Friday, March 29, 2024
HomeNotes From KathyHow Can You Eat That?! It's So Cute!

How Can You Eat That?! It’s So Cute!

This is what our front drive sometimes looks like.
This is what our front drive sometimes looks like.

One of the things that amazes me about living in Tucson is that the wildlife didn’t leave just because people moved in. On any given day I can look out at my front yard and see a dozen each cotton tail bunnies, round tailed ground squirrels and assorted lizards. Based on the canoodling and cavorting in our driveway, I can also tell that more will soon be on their way. With that kind of food around, it makes sense that the predators haven’t left either. Our neighborhood includes one bobcat that we know of, a den of coyotes, and a family of hawks.

My cat, Molly, has learned how to hunt here. At first she caught lizards. I really don’t like her to eat them as they are good bug control. So when she’d bring one to the back door, I’d get her to release it, and then give her treats in exchange. She liked this arrangement and learned to call me when she had a lizard, and then hold them until I delivered the treat ransom.

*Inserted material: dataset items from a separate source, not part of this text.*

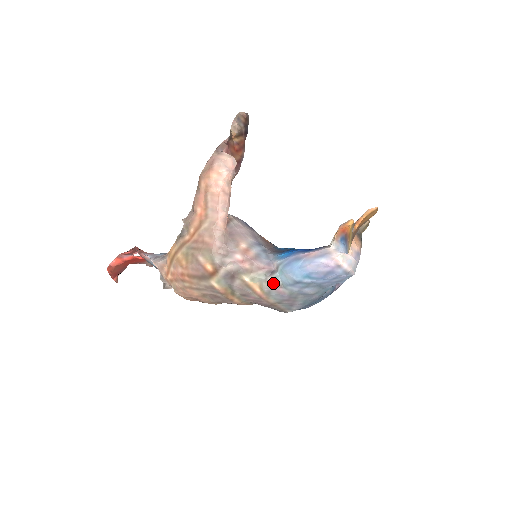
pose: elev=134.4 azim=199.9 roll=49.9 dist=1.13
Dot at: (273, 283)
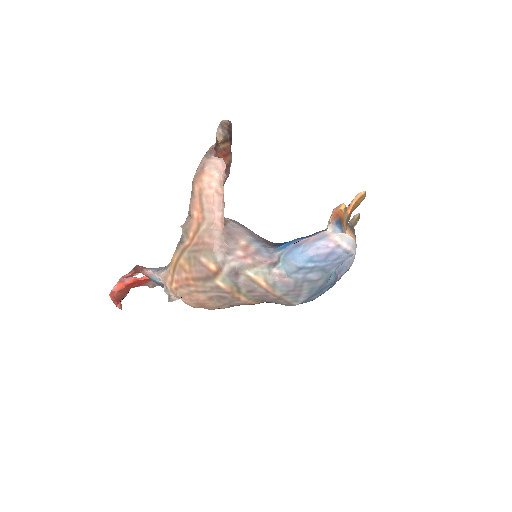
Dot at: (277, 274)
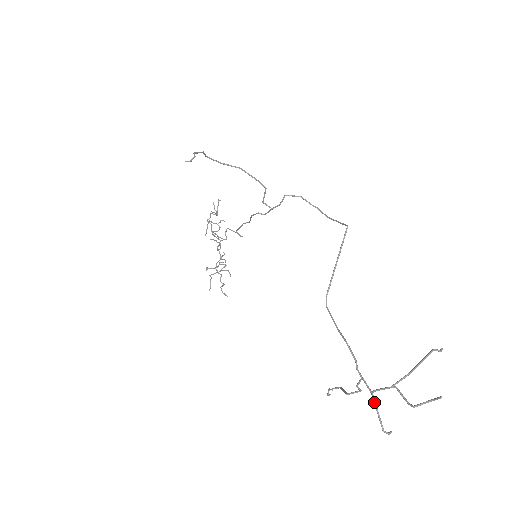
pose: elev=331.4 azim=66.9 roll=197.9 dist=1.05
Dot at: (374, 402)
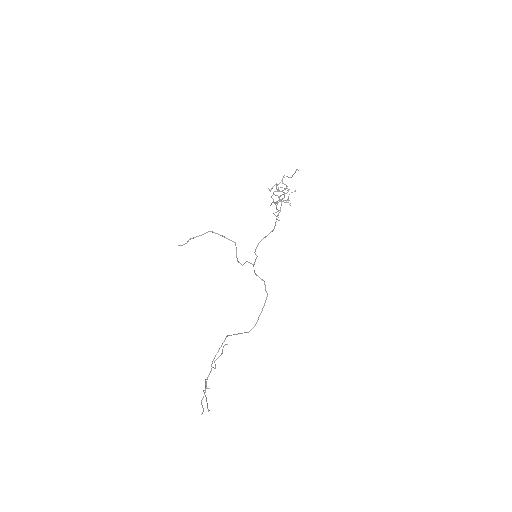
Dot at: occluded
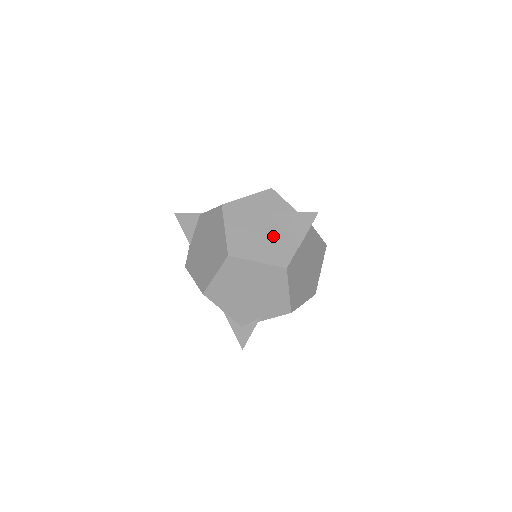
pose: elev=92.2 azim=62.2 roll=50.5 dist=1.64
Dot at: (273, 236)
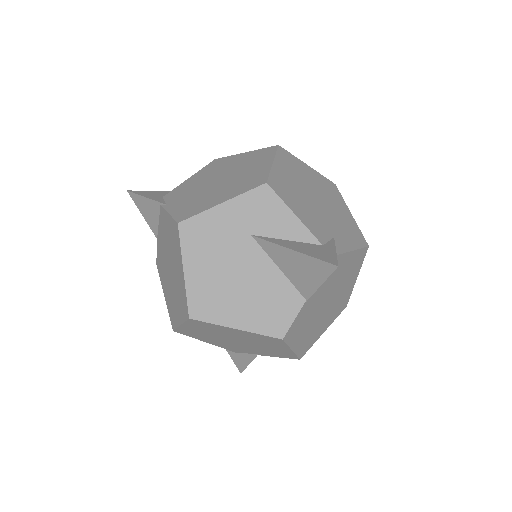
Dot at: (263, 281)
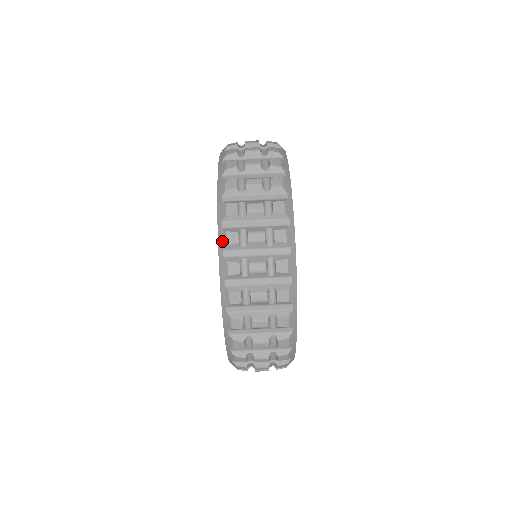
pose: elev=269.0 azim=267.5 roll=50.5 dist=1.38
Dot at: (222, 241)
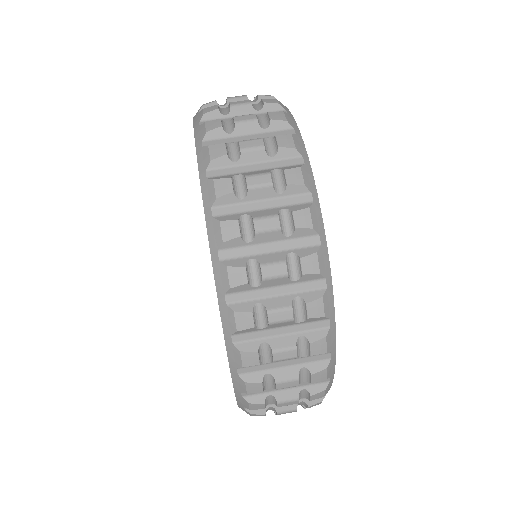
Dot at: (203, 160)
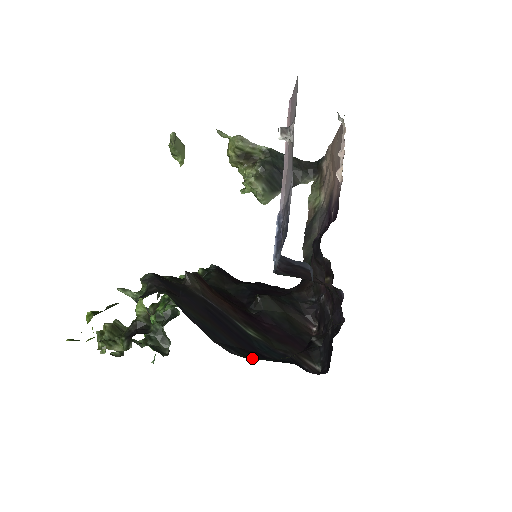
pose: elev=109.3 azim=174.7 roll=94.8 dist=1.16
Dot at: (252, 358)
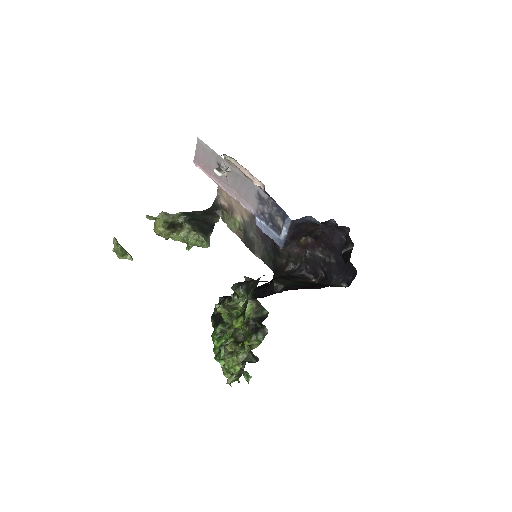
Dot at: occluded
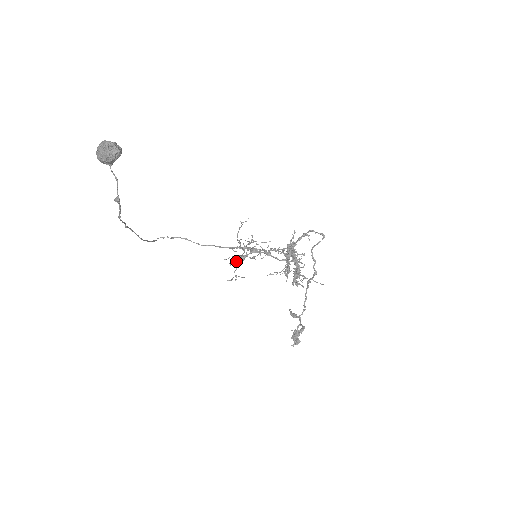
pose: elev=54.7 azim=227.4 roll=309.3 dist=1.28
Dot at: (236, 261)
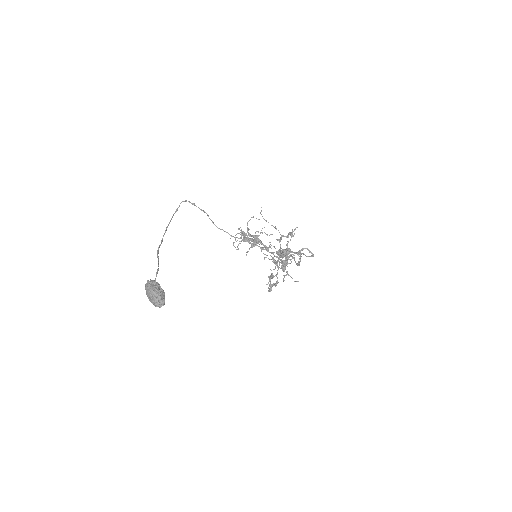
Dot at: (241, 240)
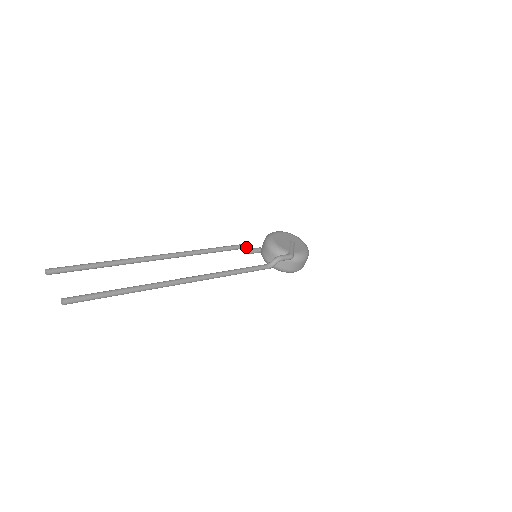
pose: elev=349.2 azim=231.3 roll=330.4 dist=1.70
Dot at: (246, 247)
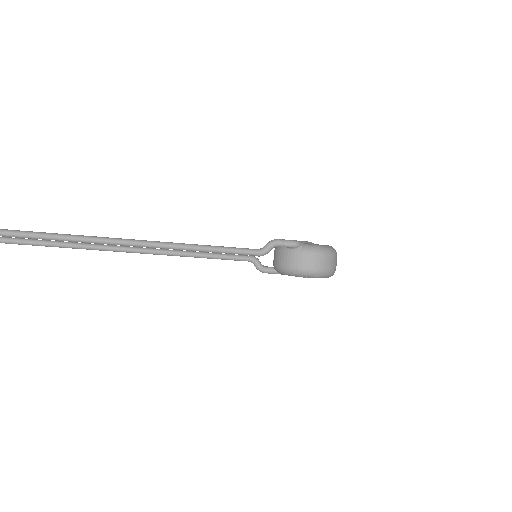
Dot at: (253, 258)
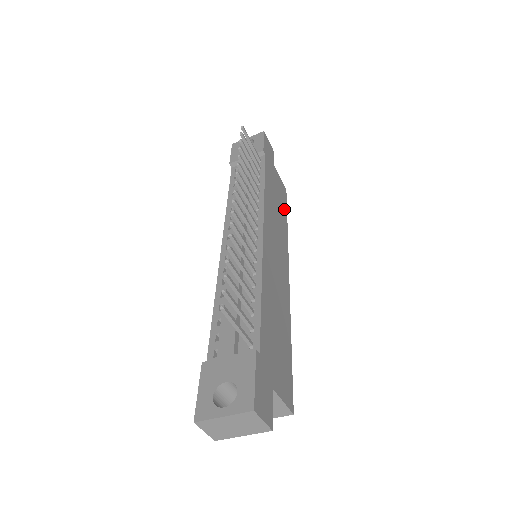
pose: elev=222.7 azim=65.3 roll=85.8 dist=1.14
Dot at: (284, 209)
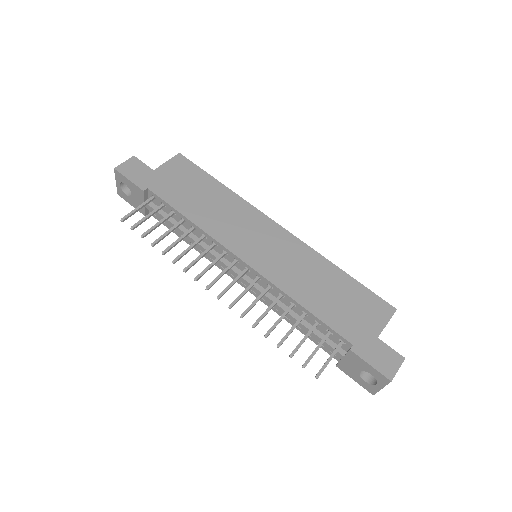
Dot at: (206, 180)
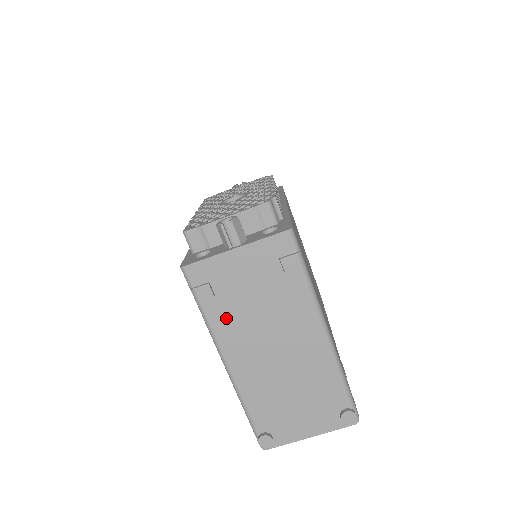
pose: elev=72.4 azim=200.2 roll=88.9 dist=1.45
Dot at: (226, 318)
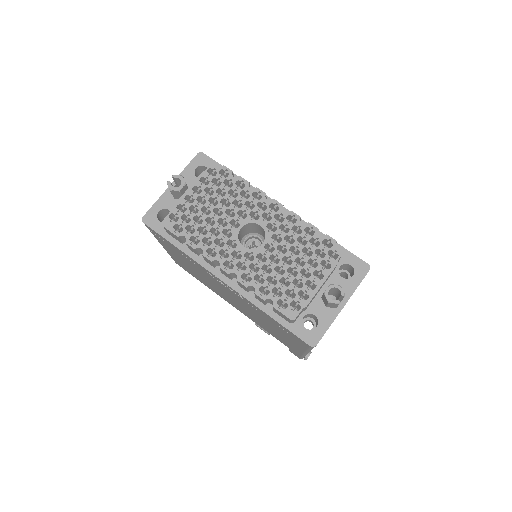
Dot at: occluded
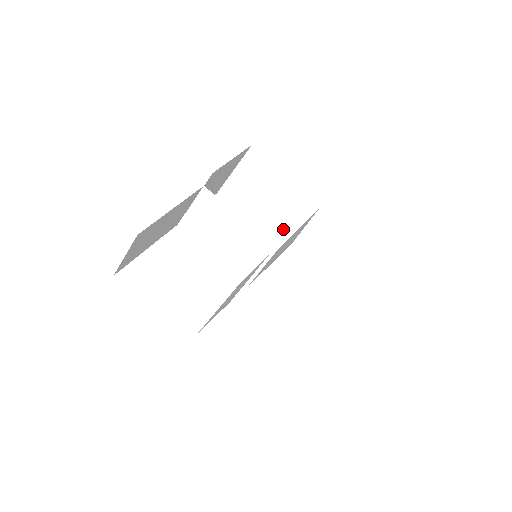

99075494_046993d9ccMostly she hunts ground squirrels. They look like miniature prairie dogs with longer tails, and they have the same effect on yards as prairie dogs do on pastures. They dig holes everywhere and that means my neighbors appreciate that Molly’s been eating about one squirrel a day for the last month or so. I keep expecting the population to begin to diminish, but they keep on making new ground squirrels as fast as she can eat them. So I figure she’s helping maintain a balance in our yard and I don’t mind her hunting. Besides, they’re kind of ugly.

But the other day she brought me something I was pretty sure she shouldn’t eat. It was a baby rabbit. Now the rabbits cause a lot of havoc in the neighborhood too, chomping away at newly planted cactus and taking them down to nubs, biting drip lines in two, eating any plant that isn’t surrounded by a wire cage. But should they be eaten? They’re so cute!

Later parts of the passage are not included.